- [EXTRACT]:
## start
Teens Can Experience The Pain Of Infidelity

So, he said: Oh, we’re going to make a plan. I was like: Okay, I love you, alright, bye. Then he was like: I love you more, and I was like: I don’t really think you do because you wouldn’t treat me like that if you did. He was like: Yeah, you’re right, you do love me more, I think we should break up. I lost motivation for you. Then he just started dropping all this stuff on me. Like: I lost motivation to be with you a few months ago. So, we broke up and we didn’t talk for a month.

The biggest point for me when I realized just how bad our relationship really was, was then his ex-girlfriend contacted me and she told me that they were dating again and that they had gotten back together in August and mine and David’s relationship hadn’t ended until October. I realized then that he had been dating another girl at the same time as dating me, so cheating on me, for a few months.

Protect Teens From Sexual Abuse By Gently Reminding Them Not To Blame Themselves

So, me and his ex-girlfriend and current girlfriend met up and we were talking about it. One of my other friends that had been involved, she had been one of the friends that had told me when he had lied to me the first time about having sex, they were all kind of mixed up in that mess too, and so the 3 of us girls were talking about it and she’s still dating him so she was talking about just how he treats her now and it’s very similar and actually worse than how he treated me.

Anne:  Did she perceive it as abuse?

Sid: She did not. She perceived it as: Oh, it’s on me. I’m just too (whatever traits he had told her that she was) that made him act that way.

Anne:  Oh, so she was blaming herself?

Protect Teens From Sexual Abuse By Empowering Them To Say “No”

Sid: Yes. So, she went into detail of all the things that they’ve been doing and how she thought they had been dating for the last few months that I was still dating him, and I told her that’s really a red flag. That he cheated on me with you and now you guys are dating. Like, do you not see that he’s going to do that to you as well? She was like: Oh, maybe he will, I don’t know. Oh, you’ve given me so much to think about. It just really stuck me then: That’s how I would have been if I’d have found something like that when I was dating him.

Just because he seemed like he was this perfect boyfriend. He would do all these other boyfriend things, but when it came down to it he really didn’t care about me and I only see that now that I’m out of it. Whereas his current girlfriend can’t see that.
## end
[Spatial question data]
## start
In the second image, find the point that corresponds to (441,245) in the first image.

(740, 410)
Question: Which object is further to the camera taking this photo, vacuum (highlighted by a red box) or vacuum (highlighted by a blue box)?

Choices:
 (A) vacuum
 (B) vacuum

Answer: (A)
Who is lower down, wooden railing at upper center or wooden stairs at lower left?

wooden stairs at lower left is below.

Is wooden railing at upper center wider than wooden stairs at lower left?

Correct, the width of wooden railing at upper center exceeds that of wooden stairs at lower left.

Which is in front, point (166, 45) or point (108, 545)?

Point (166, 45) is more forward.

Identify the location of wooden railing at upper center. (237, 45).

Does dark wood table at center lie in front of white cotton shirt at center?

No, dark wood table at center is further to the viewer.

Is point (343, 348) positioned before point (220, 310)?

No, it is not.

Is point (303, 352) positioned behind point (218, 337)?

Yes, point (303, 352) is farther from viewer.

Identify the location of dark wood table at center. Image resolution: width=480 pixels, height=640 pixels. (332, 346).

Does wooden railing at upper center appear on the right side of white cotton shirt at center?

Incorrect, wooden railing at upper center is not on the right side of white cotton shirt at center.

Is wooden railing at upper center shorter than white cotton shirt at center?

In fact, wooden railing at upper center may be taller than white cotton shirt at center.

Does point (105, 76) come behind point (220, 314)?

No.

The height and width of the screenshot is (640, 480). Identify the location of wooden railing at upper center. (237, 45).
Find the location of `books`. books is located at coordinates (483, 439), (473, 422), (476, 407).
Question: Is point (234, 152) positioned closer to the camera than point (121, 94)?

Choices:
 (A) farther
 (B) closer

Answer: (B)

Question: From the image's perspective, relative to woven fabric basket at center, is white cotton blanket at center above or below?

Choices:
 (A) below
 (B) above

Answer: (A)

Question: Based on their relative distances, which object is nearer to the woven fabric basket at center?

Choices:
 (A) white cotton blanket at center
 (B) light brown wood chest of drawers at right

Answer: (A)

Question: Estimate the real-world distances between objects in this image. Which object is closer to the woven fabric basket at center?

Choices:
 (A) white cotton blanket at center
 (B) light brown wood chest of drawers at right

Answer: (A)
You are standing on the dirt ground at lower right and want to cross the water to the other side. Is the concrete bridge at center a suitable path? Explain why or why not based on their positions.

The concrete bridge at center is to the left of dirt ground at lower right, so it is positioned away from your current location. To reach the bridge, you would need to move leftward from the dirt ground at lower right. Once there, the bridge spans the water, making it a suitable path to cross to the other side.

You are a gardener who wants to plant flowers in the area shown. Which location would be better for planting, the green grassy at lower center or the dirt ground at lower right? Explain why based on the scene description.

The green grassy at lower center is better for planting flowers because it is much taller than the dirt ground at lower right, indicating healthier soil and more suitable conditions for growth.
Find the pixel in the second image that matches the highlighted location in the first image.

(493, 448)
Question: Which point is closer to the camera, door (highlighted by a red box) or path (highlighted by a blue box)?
## end
- [REQUIRED WORK]: Can you pick up the interview about teens and infidelity after its final sentence and keep it going?

- [FINAL RESULT]:
Anne:  Yeah, this sounds very typical for a pornography user and also an abusive man. So, after you broke up with him, what are your thoughts at that point? Have you told your mom? It sounds like you have excellent friends that are looking out for you, which is great, and I know you’re really close with your mom so I’m sure you’re talking to her the whole time this is going on. I want to tell listeners that Dina, who runs Educate and Empower Kids, this is an example that she practices what she preaches, right.

Teens Can Experience Gaslighting, Lying, And Manipulation Too

That her daughters feel safe enough with her to tell her all these things that happen so that she could get help. So, this is very typical of what wives or pornography users are going through. All the gaslighting, and the lying, and the manipulation, but this is happening in High School for you. So, I want to talk about what you learned from the experience and if you felt injured at all.

Sid: After the experience and talking to other people I realized that it’s not okay in a relationship for someone to be dishonest first of all, and then second of all to place blame on you for their own problems. I also learned a lot about what I really deserve and so that comes through myself though. I wrote in my journal a lot after the experience and during the experience, I had written some things too, just when I was questioning things. I felt really self-conscience about talking about some of the things in our relationship with my friends or even my mom.

“My Mom Helped Me Learn About What An Abusive Relationships Really Is”

At the time, and after David and I broke up, I felt a lot more comfortable telling my mom everything. I went through it all and she helped me learn about what an abusive relationship really is and how what I experienced could affect me. So, I wrote in my journal a lot. I would write mostly what I wanted in a future relationship to make it better and I really set a better standard for what I’m going to expect from someone, so that way I won’t accept that kind of behavior again.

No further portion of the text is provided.